24/09/2020

La desocupación según el Indec o cómo ocultar una catástrofe social

La difusión de los datos del mercado de trabajo del segundo trimestre, en plena cuarentena, son muy instructivos. Por un lado, brindan elementos para cuantificar la profundidad de la crisis social y económica. Por el otro, ponen de manifiesto que esta profundización no es producto de la crisis en sí sino de su gestión capitalista, esto es, su descarga sobre los hombros de los trabajadores y jubilados. Por último, vuelven a mostrar el uso, por parte del Estado, de sus cuadros técnicos y estadísticas (producidas, en teoría, con arreglo a metodologías científicas) en favor de la manipulación y desinformación del público.

El informe del Indec muestra una contracción de la ocupación urbana del 20% (equivalente a 2,5 millones de personas) respecto de las que estaban ocupadas en los trimestres previos. Sin embargo, y pese a esta masiva destrucción de empleo, la cantidad de desocupados permaneció en torno al millón y medio de personas.
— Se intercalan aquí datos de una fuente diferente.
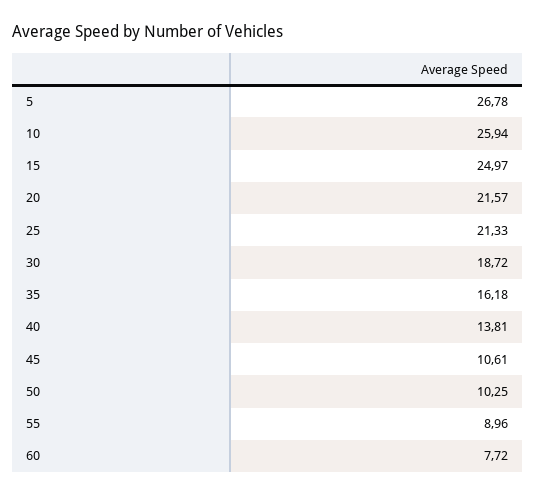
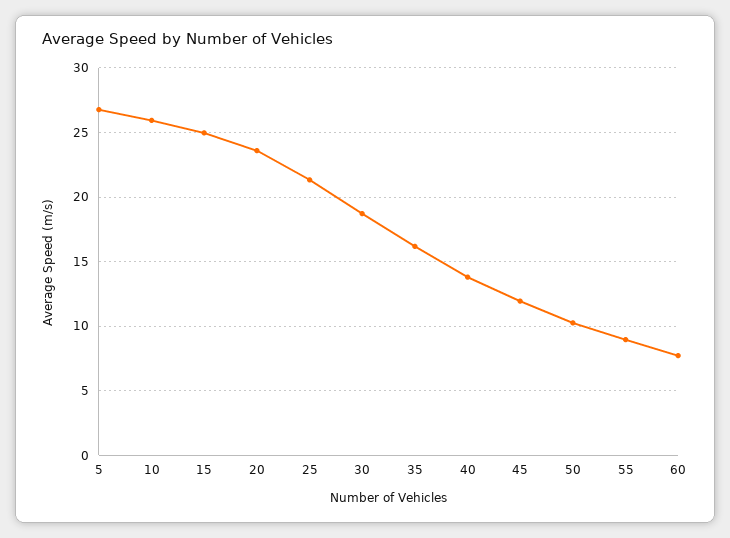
  {
    "5": 26.78,
    "10": 25.94,
    "15": 24.97,
-   "20": 21.57,
+   "20": 23.5,
    "25": 21.33,
    "30": 18.72,
    "35": 16.18,
    "40": 13.81,
-   "45": 10.61,
+   "45": 12,
    "50": 10.25,
    "55": 8.96,
    "60": 7.72
  }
Ocurre que, en las estadísticas laborales, las personas sin trabajo solo son consideradas desocupadas si lo “buscan activamente”; en caso contrario, son categorizadas como “inactivas”. Como resulta natural, los que fueron expulsados del trabajo en un contexto general de cierres de empresas, despidos, suspensiones, restricciones a la actividad económica y a la circulación de personas no salieron a buscar trabajo. Y con ello, según Indec, salieron voluntariamente de la población económicamente activa y, por lo tanto, del cálculo de desocupación abierta.

En suma, la agudización de la crisis tiene un doble efecto; por un lado, aumenta la cantidad de trabajadores que necesita empleo; por el otro, impide o desalienta la búsqueda laboral. Resulta evidente que la medición del Indec subestima, premeditadamente, la profundidad del desastre laboral.

Si, en cambio, se considera a estos 2,5 millones de personas sin trabajo como desocupados se llega a una cifra de 3,9 millones de desocupados y una tasa de desocupación abierta de 29%, más del doble que la tasa de 13% informada por Indec.

Por supuesto, el porcentaje de personas con dificultades de empleo es muy superior ya que hay ocupados en puestos precarios o de muy baja calificación que buscan mejores ocupaciones y otros que solo trabajan a tiempo parcial y buscan más horas. También en este segmento, los datos muestran una engañosa disminución, que encubre la imposibilidad práctica de salir a buscar trabajo.

Finalmente, el informe del Indec pone blanco sobre negro en el carácter de clase del Estado. Por un lado, aparece propiciando las condiciones de una catástrofe social avalando despidos, suspensiones, recortes salariales e incumplimientos de protocolos de salud e higiene en fábricas, comercios y dependencias estatales. Por el otro, no pone ningún freno a las maniobras de enriquecimiento capitalista; los aumentos de precios, la especulación con divisas (retención de exportaciones, abultamiento y adelantamiento de importaciones al tipo de cambio de $75 por dólar) y aporta recursos fiscales que permite a las empresas sostenerse sin hacer uso de sus capitales acumulados. Cuanto más evidente se vuelve el carácter de clase de la intervención del Estado, más desesperados son los arabescos retóricos diseñados para encubrirlo y más inconsistentes y absurdos los argumentos utilizados.

Es necesario sacar conclusiones. La organización social gira en torno al “capital privado”, pero este es ya incapaz de ocupar y explotar al conjunto de la fuerza de trabajo. La necesidad de poner en pie un gobierno de trabajadores se impone como una cuestión de supervivencia para la clase obrera.